- **QUOTED PASSAGE**

===============

Modeling the dual oxygen-and pH-stimulated response of hemoglobin-loaded polyampholyte hydrogel for oxygen-pH coupled biosensor platform

This paper presents the dual oxygen-and pH-stimulated responsive performances of hemoglobin-loaded polyampholyte hydrogel, where a multiphysics model is formulated for the numerical characterization of the hydrogel, incorporating electrical interactions of the fixed-mobile charge groups and chemical reactions of the hemoglobin-oxygen complexes. A developed constitutive relation is integrated into the model to capture bioactivity of the immobilized hemoglobin as a function of ambient oxygen coupled with environmental pH. After examination with published experimental observations, it is concluded that the multiphysics model can accurately characterize both neonatal hemoglobin oxygen saturation and pH-driven volume transition behaviors of hemoglobin-loaded hydrogel. The results show that the swelling deformation of polyampholyte hydrogel changes in a bowl-shaped like pattern with increase of environmental pH value, whereas the rate of oxygen loaded into the hydrogel enlarges linearly with increase of physiological oxygen level from 1 to 30 mmHg. Consequently, these findings demonstrate that hemoglobin-loaded polyampholyte hydrogel could provide an innovative avenue for sensing and storing both bioactive oxygen and hydrogen solutes in biological fluids, pointing to a novel material platform for developing oxygen-pH stimuli coupled responsive biosensor, as well as oxygen- and/or pH-driven bio-actuators.

===============

Saved data entries
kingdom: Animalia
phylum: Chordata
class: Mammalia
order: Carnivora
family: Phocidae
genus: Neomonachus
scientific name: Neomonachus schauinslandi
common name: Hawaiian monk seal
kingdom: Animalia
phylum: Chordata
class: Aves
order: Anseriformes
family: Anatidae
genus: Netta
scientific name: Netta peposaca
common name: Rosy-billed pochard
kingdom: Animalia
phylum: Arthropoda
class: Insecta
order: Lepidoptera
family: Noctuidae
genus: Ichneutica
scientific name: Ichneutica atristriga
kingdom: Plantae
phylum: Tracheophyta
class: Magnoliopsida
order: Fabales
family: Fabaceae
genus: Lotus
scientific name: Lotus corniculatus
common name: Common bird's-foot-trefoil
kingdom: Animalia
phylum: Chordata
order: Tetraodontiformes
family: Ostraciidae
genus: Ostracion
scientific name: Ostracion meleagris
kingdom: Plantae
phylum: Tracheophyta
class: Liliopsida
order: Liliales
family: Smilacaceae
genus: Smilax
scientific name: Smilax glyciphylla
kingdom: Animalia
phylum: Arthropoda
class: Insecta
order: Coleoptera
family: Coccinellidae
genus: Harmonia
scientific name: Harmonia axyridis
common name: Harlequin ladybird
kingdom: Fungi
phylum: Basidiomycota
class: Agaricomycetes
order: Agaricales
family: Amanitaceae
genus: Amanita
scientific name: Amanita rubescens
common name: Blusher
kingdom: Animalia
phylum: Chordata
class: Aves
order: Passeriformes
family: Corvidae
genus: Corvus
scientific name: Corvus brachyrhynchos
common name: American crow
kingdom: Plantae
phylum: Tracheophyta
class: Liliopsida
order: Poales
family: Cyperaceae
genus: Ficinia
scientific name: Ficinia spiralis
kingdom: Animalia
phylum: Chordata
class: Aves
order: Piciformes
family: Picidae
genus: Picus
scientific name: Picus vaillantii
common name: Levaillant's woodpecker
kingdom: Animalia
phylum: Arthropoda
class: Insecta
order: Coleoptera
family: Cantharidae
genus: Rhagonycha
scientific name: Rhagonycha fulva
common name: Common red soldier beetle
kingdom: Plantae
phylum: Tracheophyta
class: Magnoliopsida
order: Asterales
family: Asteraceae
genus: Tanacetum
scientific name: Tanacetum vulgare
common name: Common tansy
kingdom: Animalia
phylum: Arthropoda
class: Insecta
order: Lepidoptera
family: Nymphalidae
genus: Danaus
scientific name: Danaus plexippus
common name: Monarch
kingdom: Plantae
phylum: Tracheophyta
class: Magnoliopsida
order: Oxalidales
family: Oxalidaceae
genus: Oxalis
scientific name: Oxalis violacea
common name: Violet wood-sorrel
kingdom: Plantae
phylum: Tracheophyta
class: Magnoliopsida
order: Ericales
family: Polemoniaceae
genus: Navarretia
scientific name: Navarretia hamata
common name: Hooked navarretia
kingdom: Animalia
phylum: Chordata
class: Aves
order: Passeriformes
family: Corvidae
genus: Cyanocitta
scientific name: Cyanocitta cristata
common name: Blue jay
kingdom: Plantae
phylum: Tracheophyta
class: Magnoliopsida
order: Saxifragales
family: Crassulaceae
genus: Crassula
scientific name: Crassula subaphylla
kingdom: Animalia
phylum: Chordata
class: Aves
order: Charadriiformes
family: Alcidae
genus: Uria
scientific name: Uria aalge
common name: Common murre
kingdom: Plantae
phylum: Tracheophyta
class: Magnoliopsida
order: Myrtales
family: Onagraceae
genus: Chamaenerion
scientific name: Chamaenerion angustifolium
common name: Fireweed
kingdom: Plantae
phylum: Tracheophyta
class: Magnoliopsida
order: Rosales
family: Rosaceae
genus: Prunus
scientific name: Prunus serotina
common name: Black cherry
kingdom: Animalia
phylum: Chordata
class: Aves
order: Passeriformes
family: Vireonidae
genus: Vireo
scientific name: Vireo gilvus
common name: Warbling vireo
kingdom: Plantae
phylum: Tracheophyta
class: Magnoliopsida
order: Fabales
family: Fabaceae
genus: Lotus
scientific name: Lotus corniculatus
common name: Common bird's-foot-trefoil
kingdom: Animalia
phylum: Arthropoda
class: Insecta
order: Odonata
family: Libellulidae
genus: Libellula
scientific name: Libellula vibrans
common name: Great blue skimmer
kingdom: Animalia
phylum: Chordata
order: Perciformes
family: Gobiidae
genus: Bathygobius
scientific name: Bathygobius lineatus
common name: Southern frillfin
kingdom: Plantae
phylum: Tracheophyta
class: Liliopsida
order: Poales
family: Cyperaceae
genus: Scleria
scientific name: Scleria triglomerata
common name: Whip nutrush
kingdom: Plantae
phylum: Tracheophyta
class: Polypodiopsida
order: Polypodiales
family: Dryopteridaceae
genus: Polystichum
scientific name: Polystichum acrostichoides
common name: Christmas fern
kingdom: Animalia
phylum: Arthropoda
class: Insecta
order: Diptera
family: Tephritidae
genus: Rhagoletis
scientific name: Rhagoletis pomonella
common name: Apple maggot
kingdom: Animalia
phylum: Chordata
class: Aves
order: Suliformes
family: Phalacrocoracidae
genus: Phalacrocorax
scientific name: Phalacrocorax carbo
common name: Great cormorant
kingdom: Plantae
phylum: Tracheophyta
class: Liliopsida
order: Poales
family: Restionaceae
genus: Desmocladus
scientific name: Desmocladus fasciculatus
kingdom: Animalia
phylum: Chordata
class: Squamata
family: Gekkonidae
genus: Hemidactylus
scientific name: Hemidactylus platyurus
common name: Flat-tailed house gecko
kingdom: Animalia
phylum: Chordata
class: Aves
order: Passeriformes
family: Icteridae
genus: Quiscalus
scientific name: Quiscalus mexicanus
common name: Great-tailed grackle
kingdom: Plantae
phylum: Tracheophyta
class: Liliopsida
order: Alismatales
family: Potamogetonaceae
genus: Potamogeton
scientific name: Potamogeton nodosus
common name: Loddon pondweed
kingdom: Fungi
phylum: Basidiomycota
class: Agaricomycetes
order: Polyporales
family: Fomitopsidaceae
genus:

===============

- **ACTION ITEM**
According to the hydrogel abstract, how does the rate of oxygen loaded into the hydrogel change as the physiological oxygen level rises from 1 to 30 mmHg?

- **TASK RESPONSE**
It enlarges linearly.